A friend of mine shared a perspective that I appreciate. She is married with 2 kids and typically shares motherhood content on Instagram so I asked her about marriage content. She simply said although she doesn’t like the idea of sharing marriage content because it can sometimes come off as condescending or lofty she said she views marriage from a place of God’s mercy. When she was single she prayed a prayer of surrender that went something like this “ God I clearly don’t know what I’m doing, and I know I desire marriage. I’ve prayed for my desires to be in alignment with your will for my life. So God if it’s your will that I get married then Lord send the man. The best man, I have no notes, just send him. In whatever form you want to send him in(raw, finished etc.), and when you do please let it be clear to me that you sent him.”
I looove this prayer and this perspective however my only “note” would be “Lord, I need someone that is at least self-aware”. We ALL have stuff, life in 2023 is hard, my only ask is that you as a man know what your stuff is and that you are open to communicating it so that we know how to move.
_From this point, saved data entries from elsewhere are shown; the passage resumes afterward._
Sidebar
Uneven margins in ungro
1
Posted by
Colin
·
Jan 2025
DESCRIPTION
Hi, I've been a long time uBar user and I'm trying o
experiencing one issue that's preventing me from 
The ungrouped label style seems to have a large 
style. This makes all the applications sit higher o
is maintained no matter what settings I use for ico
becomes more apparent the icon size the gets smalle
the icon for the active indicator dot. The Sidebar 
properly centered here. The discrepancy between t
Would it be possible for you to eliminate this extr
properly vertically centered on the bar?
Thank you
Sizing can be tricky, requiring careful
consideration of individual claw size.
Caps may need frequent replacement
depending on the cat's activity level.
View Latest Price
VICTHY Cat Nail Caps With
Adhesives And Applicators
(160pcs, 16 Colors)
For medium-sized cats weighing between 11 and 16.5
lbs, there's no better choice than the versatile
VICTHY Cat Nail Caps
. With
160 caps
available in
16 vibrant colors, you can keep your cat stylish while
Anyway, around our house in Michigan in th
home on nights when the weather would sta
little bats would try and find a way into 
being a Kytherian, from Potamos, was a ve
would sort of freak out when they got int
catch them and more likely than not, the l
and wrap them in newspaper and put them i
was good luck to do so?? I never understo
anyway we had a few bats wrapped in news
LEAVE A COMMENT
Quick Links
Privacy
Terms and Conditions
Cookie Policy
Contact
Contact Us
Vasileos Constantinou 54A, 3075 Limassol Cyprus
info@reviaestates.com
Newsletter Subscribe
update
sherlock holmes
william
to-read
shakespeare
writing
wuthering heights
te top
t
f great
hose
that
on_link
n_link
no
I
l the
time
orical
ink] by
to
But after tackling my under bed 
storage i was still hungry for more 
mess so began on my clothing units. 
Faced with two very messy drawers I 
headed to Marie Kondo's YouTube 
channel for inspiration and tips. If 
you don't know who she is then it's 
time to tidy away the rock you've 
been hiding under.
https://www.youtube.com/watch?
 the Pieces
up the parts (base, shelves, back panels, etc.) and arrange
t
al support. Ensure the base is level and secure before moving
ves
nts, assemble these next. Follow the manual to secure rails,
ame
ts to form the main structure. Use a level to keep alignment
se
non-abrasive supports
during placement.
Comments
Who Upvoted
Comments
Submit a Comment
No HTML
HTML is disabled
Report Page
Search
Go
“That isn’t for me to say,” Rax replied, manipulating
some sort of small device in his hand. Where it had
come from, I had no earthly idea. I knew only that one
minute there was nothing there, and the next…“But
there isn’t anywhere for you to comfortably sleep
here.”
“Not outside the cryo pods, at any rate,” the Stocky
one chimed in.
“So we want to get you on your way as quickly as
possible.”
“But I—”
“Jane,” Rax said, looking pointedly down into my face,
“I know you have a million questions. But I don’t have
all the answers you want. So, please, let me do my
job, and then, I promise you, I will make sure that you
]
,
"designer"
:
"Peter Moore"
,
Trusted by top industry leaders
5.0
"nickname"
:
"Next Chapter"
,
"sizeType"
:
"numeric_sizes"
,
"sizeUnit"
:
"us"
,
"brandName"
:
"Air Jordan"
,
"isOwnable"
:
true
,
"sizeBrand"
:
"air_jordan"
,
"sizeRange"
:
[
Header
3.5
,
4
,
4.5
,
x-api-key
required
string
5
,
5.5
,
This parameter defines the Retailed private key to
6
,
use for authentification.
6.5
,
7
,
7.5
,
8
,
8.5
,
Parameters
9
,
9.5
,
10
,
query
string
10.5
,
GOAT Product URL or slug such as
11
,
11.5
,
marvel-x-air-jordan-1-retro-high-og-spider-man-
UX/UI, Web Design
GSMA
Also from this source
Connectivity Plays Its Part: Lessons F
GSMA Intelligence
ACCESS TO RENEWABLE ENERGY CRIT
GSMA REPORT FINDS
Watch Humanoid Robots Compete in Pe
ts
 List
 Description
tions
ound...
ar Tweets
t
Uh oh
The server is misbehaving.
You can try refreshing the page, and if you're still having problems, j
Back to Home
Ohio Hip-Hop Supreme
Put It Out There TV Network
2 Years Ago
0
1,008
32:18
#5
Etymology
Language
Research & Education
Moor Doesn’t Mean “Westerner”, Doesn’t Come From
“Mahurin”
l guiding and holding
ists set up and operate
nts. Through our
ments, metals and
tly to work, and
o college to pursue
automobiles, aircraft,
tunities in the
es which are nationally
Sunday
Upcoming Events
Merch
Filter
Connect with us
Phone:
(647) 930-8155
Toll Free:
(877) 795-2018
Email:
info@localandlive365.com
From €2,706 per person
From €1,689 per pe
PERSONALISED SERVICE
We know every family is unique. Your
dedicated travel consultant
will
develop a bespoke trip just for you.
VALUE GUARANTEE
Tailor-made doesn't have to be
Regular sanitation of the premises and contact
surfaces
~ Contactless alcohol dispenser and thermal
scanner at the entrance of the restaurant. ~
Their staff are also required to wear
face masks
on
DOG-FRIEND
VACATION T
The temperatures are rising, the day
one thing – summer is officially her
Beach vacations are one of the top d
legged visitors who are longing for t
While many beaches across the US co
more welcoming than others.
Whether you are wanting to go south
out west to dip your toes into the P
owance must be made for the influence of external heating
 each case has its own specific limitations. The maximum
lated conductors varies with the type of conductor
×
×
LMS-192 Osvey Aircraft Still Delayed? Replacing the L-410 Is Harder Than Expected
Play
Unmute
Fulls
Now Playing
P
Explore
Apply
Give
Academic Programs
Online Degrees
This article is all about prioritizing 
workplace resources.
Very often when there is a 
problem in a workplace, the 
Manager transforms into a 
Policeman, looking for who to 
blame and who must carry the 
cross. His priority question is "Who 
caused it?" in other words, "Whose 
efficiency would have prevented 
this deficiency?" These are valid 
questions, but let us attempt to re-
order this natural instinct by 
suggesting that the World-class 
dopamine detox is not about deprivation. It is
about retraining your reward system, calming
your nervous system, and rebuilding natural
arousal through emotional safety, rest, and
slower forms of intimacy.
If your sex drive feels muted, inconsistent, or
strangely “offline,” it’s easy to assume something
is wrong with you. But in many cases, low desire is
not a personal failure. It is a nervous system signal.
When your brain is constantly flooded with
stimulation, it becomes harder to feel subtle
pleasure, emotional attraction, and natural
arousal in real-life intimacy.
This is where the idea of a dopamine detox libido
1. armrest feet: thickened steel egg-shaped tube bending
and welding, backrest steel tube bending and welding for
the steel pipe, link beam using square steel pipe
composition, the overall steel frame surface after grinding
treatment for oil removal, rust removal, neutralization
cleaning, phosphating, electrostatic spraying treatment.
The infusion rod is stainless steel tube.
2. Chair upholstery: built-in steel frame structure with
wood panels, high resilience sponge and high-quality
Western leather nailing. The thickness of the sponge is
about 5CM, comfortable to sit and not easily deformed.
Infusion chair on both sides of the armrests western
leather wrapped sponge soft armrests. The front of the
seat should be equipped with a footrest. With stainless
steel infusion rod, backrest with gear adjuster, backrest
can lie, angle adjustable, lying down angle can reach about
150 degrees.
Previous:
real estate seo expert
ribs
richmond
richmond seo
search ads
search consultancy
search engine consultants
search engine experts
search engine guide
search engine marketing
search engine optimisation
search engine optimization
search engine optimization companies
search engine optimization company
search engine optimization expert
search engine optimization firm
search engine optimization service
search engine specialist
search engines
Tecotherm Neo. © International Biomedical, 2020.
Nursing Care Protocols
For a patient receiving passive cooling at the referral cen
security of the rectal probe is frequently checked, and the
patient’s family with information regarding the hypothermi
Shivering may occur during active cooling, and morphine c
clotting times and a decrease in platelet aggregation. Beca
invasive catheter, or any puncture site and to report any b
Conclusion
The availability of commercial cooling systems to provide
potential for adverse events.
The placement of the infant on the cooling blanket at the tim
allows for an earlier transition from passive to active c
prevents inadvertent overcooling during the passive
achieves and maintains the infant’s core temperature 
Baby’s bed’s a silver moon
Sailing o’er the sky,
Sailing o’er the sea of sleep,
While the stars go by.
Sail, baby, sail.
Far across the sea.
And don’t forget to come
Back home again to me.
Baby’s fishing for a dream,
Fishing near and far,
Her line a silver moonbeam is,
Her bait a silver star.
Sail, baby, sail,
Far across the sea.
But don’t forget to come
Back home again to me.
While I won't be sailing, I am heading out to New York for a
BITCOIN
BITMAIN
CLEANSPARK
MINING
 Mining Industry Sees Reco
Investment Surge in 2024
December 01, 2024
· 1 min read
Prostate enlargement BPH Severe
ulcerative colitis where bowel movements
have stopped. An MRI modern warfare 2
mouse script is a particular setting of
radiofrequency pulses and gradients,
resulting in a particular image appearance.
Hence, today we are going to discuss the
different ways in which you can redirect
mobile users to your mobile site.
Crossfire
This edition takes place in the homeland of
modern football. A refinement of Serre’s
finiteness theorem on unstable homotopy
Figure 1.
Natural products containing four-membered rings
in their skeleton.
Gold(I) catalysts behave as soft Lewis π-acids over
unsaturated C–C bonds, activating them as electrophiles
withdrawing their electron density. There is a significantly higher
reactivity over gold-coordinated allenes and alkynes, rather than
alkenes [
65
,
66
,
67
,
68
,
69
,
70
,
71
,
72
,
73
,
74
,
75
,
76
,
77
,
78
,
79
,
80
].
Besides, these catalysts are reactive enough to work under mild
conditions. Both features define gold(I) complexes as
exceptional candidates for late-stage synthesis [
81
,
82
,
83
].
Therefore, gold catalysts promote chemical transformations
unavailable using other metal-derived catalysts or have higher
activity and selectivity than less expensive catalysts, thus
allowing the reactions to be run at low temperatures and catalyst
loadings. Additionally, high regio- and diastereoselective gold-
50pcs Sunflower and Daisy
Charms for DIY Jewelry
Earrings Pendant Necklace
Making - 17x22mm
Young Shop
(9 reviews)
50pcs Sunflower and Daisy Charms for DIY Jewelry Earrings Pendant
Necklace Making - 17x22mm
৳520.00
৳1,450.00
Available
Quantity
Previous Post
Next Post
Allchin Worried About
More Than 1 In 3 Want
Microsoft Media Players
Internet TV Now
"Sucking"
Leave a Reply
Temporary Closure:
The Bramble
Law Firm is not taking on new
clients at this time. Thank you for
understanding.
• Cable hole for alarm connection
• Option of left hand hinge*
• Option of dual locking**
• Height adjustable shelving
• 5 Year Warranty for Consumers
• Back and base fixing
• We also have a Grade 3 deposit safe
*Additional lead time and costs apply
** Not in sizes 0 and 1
If there is an elephant on your head that makes you dance around in circles, fill me in so I know whether I’m joining the dance, or if I can’t bear another elephant dance 😂😂😂 (by far the weirdest analogy i’ve ever written on this blog) but hopefully, you catch my drift.
This is NOT at all how I saw this blog going, I thought I was going to spend my time breaking down attachment styles and how to identify yours and what the research says, etc. but the holy spirit lead me down a different path; a path to be more honest about my current situation. PLEASE go read the book though, I’ve learneeeed so much about myself and the way I show up in relationships.
So this is me; a 31-year-old Christian black female declaring once and for all, that I do in fact desire marriage, even though most times the thought of dating & relationships scare me. I would love to have a partner to share my life with forever. I desire someone loving, caring, self-aware, and “securely attached” because I don’t have the capacity for another avoidant partner. I’m praying that he comes into my life soon but honestly, I know that God’s timing as “cliche” as it sounds is the best time.
There you have it, my update on love; Side note, friends and loving family, I am actually open to "set ups" - online dating can be a little hard at times.